Traffic hummed and the sun worked and I read. Traffic hummed and the sun went away for a while and I read on.
A chime sounded and I came out of the Hemingway world to this one.
It was a telegram from Sally. She’d be here around seven.
I was on the way back to the patio when the door opened and Max came in. His face was pale; he stared at me with horror and some wonder in his brown eyes. He had a newspaper in his hand.
“What’s wrong, Max? You sick?”
“I’m sick. We’re in trouble, kid.” He waved the paper at me. “Nobody’s been here — no — cops?”
“Hell, no. What is it, what’s the story?”
He looked past me. “The clerk, damn it — ” He turned toward the door. “I’ll be back.” He threw me the paper. “Read that, and ask if we’re in trouble.” The door slammed behind him.
There was a picture of a girl on the front page, a girl with a badly battered face. She was wearing a negligee from which one breast was about to emerge. She was sprawled awkwardly on what seemed to be a studio couch, her puffed mouth hanging open, her dead eyes staring.

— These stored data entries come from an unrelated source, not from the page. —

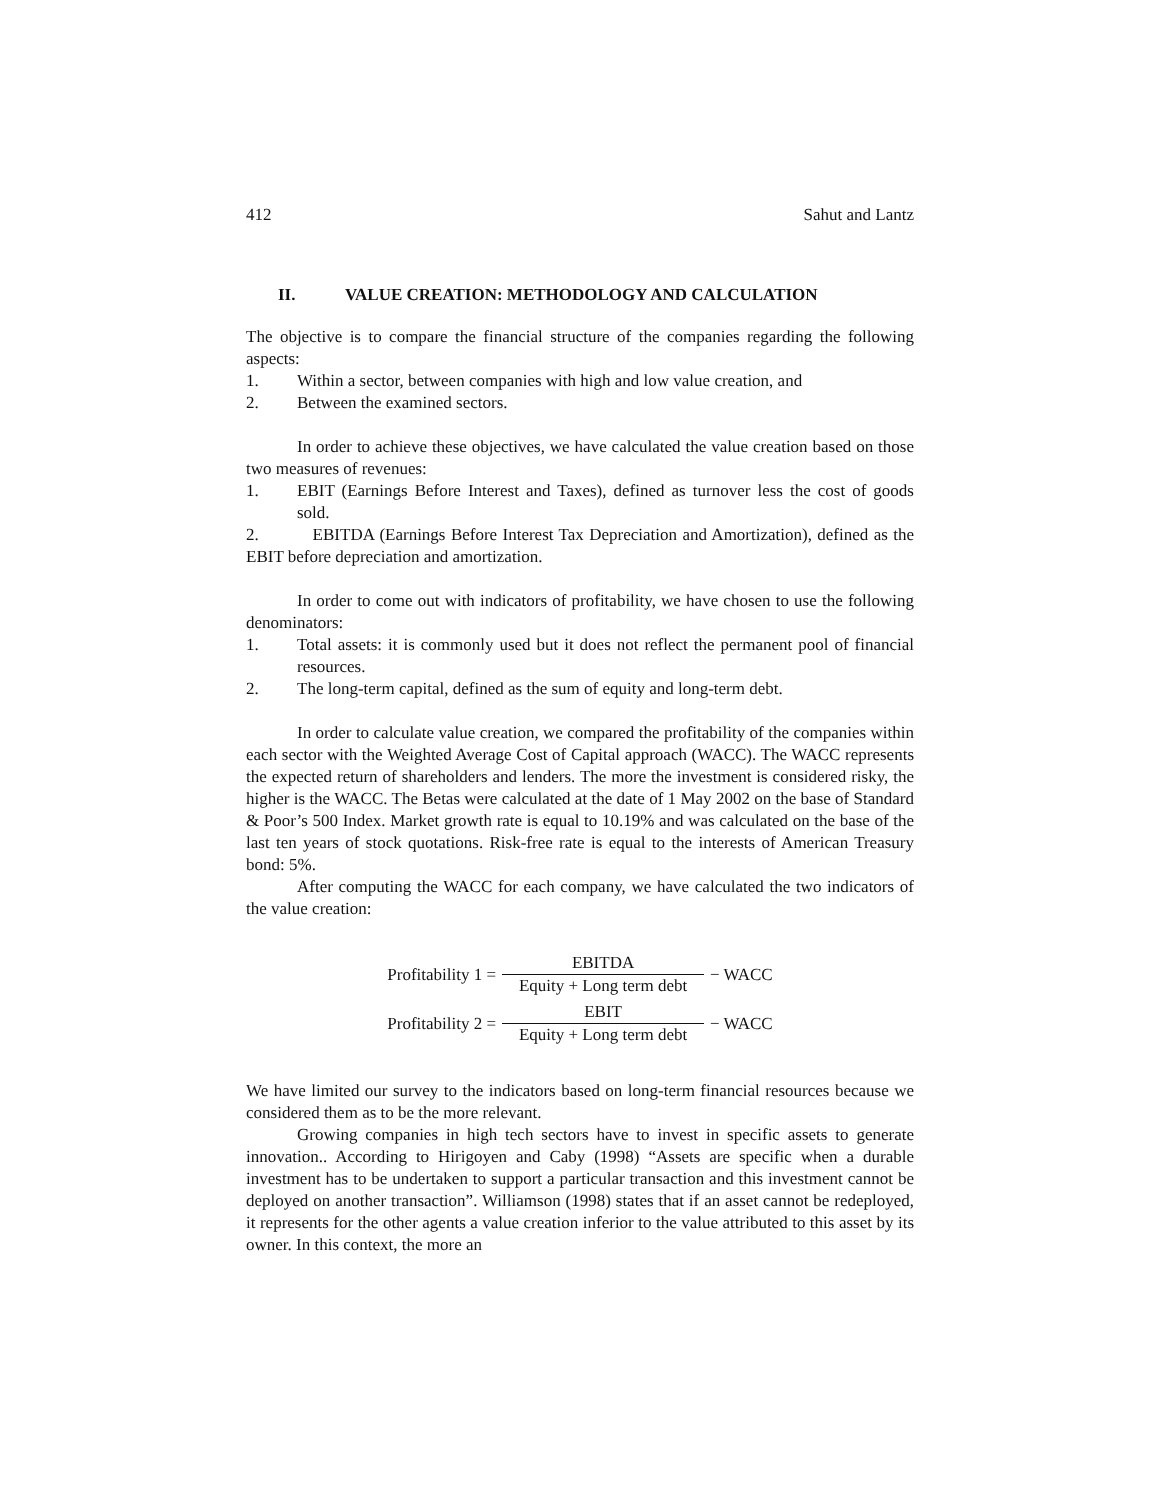412 Sahut and Lantz
II. VALUE CREATION: METHODOLOGY AND CALCULATION
The objective is to compare the financial structure of the companies regarding the following aspects:
1. Within a sector, between companies with high and low value creation, and
2. Between the examined sectors.
In order to achieve these objectives, we have calculated the value creation based on those two measures of revenues:
1. EBIT (Earnings Before Interest and Taxes), defined as turnover less the cost of goods sold.
2. EBITDA (Earnings Before Interest Tax Depreciation and Amortization), defined as the EBIT before depreciation and amortization.
In order to come out with indicators of profitability, we have chosen to use the following denominators:
1. Total assets: it is commonly used but it does not reflect the permanent pool of financial resources.
2. The long-term capital, defined as the sum of equity and long-term debt.
In order to calculate value creation, we compared the profitability of the companies within each sector with the Weighted Average Cost of Capital approach (WACC). The WACC represents the expected return of shareholders and lenders. The more the investment is considered risky, the higher is the WACC. The Betas were calculated at the date of 1 May 2002 on the base of Standard & Poor’s 500 Index. Market growth rate is equal to 10.19% and was calculated on the base of the last ten years of stock quotations. Risk-free rate is equal to the interests of American Treasury bond: 5%.
After computing the WACC for each company, we have calculated the two indicators of the value creation:
Profitability 1 = EBITDA Equity + Long term debt − WACC
Profitability 2 = EBIT Equity + Long term debt − WACC
We have limited our survey to the indicators based on long-term financial resources because we considered them as to be the more relevant.
Growing companies in high tech sectors have to invest in specific assets to generate innovation.. According to Hirigoyen and Caby (1998) “Assets are specific when a durable investment has to be undertaken to support a particular transaction and this investment cannot be deployed on another transaction”. Williamson (1998) states that if an asset cannot be redeployed, it represents for the other agents a value creation inferior to the value attributed to this asset by its owner. In this context, the more an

The headline read: Model Found Slain. The story under the headline identified her as former B girl who had recently enjoyed exceptional success as a photographer’s model and had been offered a contract by a small producer.
It was a Hearst paper and the writer called this the promise of a new and fabulous career cut short by the brutal hand of a lustful and vicious killer.
The girl’s name was Mary Kostanic.
But her professional name was Brenda Vane.